### CE QUE VOUS FEREZ
1. Dites si chaque affirmation ci-dessous concorde avec l’extrait sur l’originalité des dessins, en répondant par oui ou non et en citant les mots de l’extrait qui tranchent. (a) La Loi définit ce qu’est une œuvre originale. (b) Une œuvre n’a pas besoin d’être nouvelle ou unique pour être originale. (c) Dans l’affaire CCH, les jugements réels qui figurent dans les sommaires peuvent être protégés par le droit d’auteur.
2. Poursuivez, s’il vous plaît, l’extrait sur l’originalité des dessins à partir de sa dernière phrase.

### TEXTE À LIRE
######

Dessins – Œuvres originales
[95]
La demanderesse prétend que chacun des dessins de Pyrrha constitue une œuvre « originale »
, au sens où ce terme est défini dans l’arrêt CCH au paragraphe 16. La demanderesse soutient que la Cour supérieure de justice de l’Ontario, dans la décision Beach c Toronto Real Estate Board (2009), [2009] OJ No 5227, au paragraphe 101, 183 ACWS (3d) 570 (C. sup. j. Ont.) [Beach], a confirmé qu’une œuvre fondée sur une œuvre antérieure peut tout de même être « originale »
si la nouvelle œuvre est le résultat du talent et du jugement, et non simplement une copie. Les défenderesses adoptent le point de vue tout à fait opposé; ce talent et ce jugement exercés dans la copie d’une autre œuvre ne peuvent conférer de l’originalité.
[96]
Bien que le paragraphe 5(1) de la Loi exige qu’une œuvre soit originale pour que le droit d’auteur existe, la Loi ne définit pas ce qu’est une œuvre « originale »
. Toutefois, au paragraphe 28 de l’arrêt CCH, la Cour suprême énonce les trois (3) éléments requis pour qualifier une œuvre d’originale :
[98]
Ainsi, il n’est pas nécessaire qu’une œuvre soit créative, nouvelle ou unique pour être originale, mais l’effort de création ne doit pas être un exercice négligeable au point de pouvoir être assimilé à une entreprise purement mécanique. L’affaire CCH illustre cette tension entre l’originalité non créative et l’effort de création dans la conclusion selon laquelle les sommaires, le résumé jurisprudentiel, l’index analytique et la compilation de décisions judiciaires publiées sont tous des œuvres originales, alors que les jugements réels qui figurent dans ces sommaires et autres sont du domaine public et ne peuvent être protégés par le droit d’auteur.
[100]
Il convient également de tenir compte du fait que dans la définition d’« œuvre artistique »
la Loi inclut une gravure. Comme indiqué dans John S McKeown, Fox on Canadian Law of Copyright and Industrial Designs, 4e édition, Toronto, Thomson Reuters, 2003 (feuilles mobiles, mis à jour en 2018), ch 10, p. 10-11(d) [Fox on Copyright], [traduction]« le fait qu’une gravure s’inspire d’une autre œuvre n’exclut pas le droit d’auteur sur la gravure »

######

### DONNÉES ENREGISTRÉES
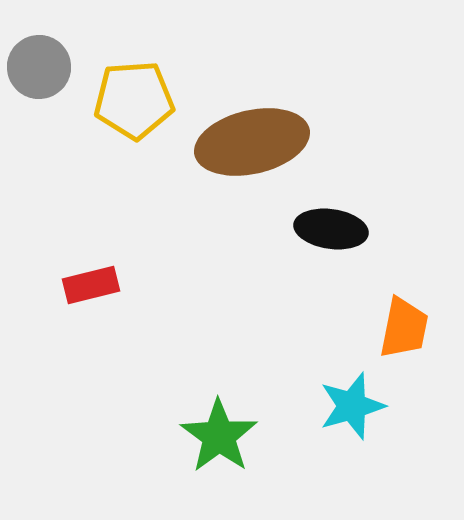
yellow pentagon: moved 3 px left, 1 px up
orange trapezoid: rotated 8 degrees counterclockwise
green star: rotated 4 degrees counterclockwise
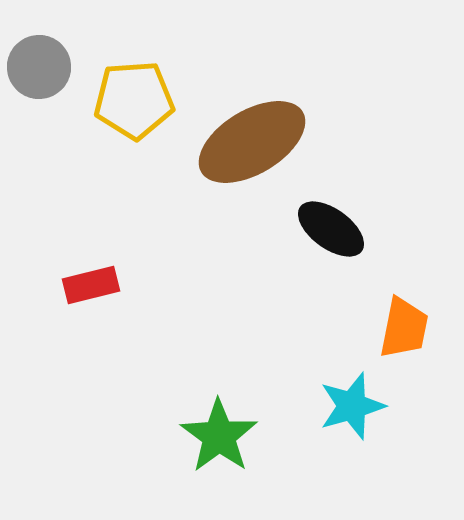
brown ellipse: rotated 18 degrees counterclockwise
black ellipse: rotated 28 degrees clockwise
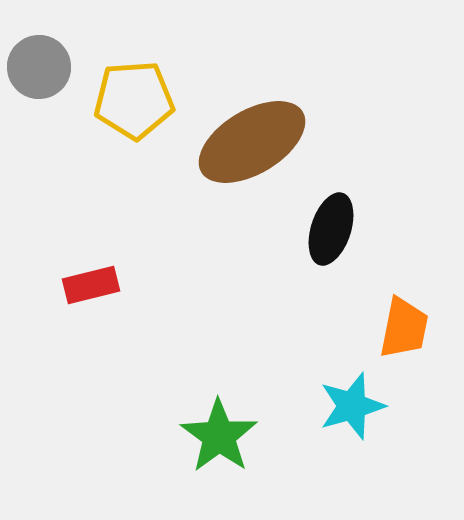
black ellipse: rotated 72 degrees clockwise
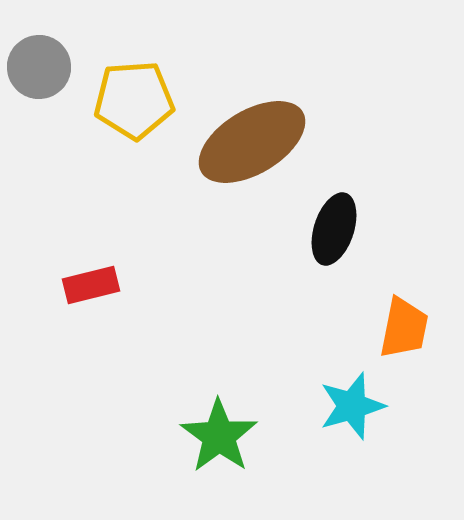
black ellipse: moved 3 px right
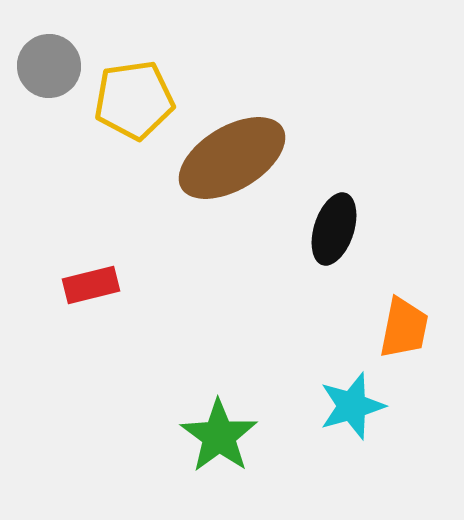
gray circle: moved 10 px right, 1 px up
yellow pentagon: rotated 4 degrees counterclockwise
brown ellipse: moved 20 px left, 16 px down
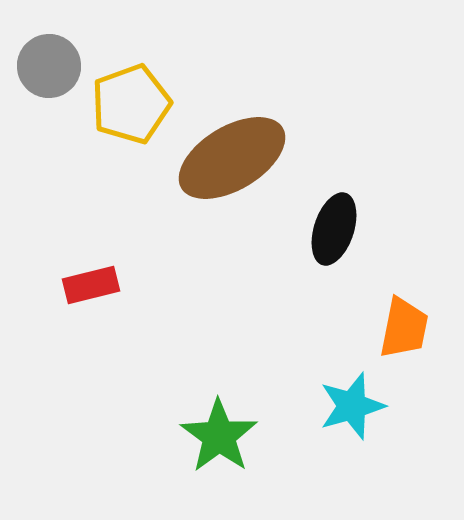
yellow pentagon: moved 3 px left, 4 px down; rotated 12 degrees counterclockwise
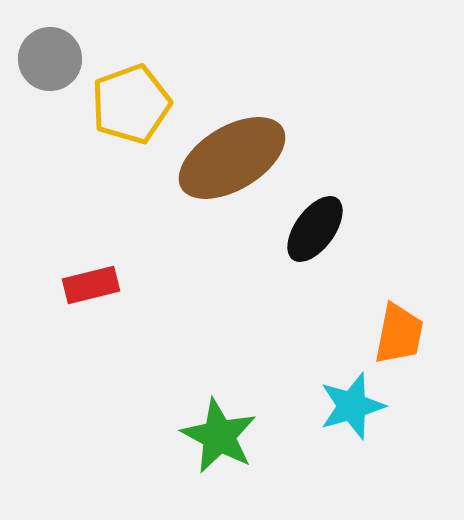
gray circle: moved 1 px right, 7 px up
black ellipse: moved 19 px left; rotated 18 degrees clockwise
orange trapezoid: moved 5 px left, 6 px down
green star: rotated 8 degrees counterclockwise
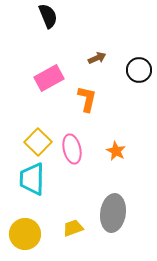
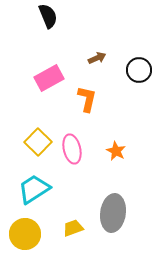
cyan trapezoid: moved 2 px right, 10 px down; rotated 56 degrees clockwise
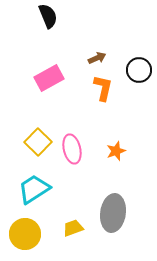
orange L-shape: moved 16 px right, 11 px up
orange star: rotated 24 degrees clockwise
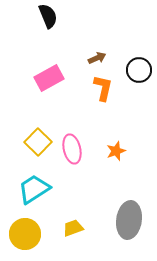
gray ellipse: moved 16 px right, 7 px down
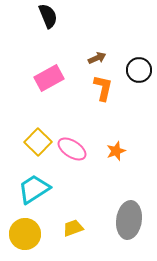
pink ellipse: rotated 44 degrees counterclockwise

######

### RÉPONSES
1.
(a) Non : « la Loi ne définit pas ce qu’est une œuvre »
(b) Oui : « il n’est pas nécessaire qu’une œuvre soit créative, nouvelle ou unique pour être originale »
(c) Non : « sont du domaine public et ne peuvent être protégés par le droit d’auteur »

2.
.
[102]
Ce qui permet de placer le bijou inspiré d’une autre œuvre sous la protection du droit d’auteur c’est le talent et le jugement exercés pour fabriquer un bijou qui dépassent la simple reproduction de l’image. Selon la décision Interlego AG c Tyco Industries Inc, [1988] 3 All ER 949, à la page 971, [1989] AC 217 (CP), une modification ou un embellissement mineur, mais important, peut transformer une œuvre substantiellement copiée en une œuvre originale.
[104]
Le premier facteur, la question de savoir si les dessins émanent de Mme Wilmore et M. Papin, n’est pas mis en doute – il est clair que c’est le cas. Le deuxième facteur, la question de savoir si l’œuvre est une copie, s’inscrit mieux dans l’analyse du talent et du jugement puisque, si suffisamment de talent et de jugement sont exercés pour parvenir à dépasser la simple reproduction de l’image, l’œuvre ne constitue pas une copie.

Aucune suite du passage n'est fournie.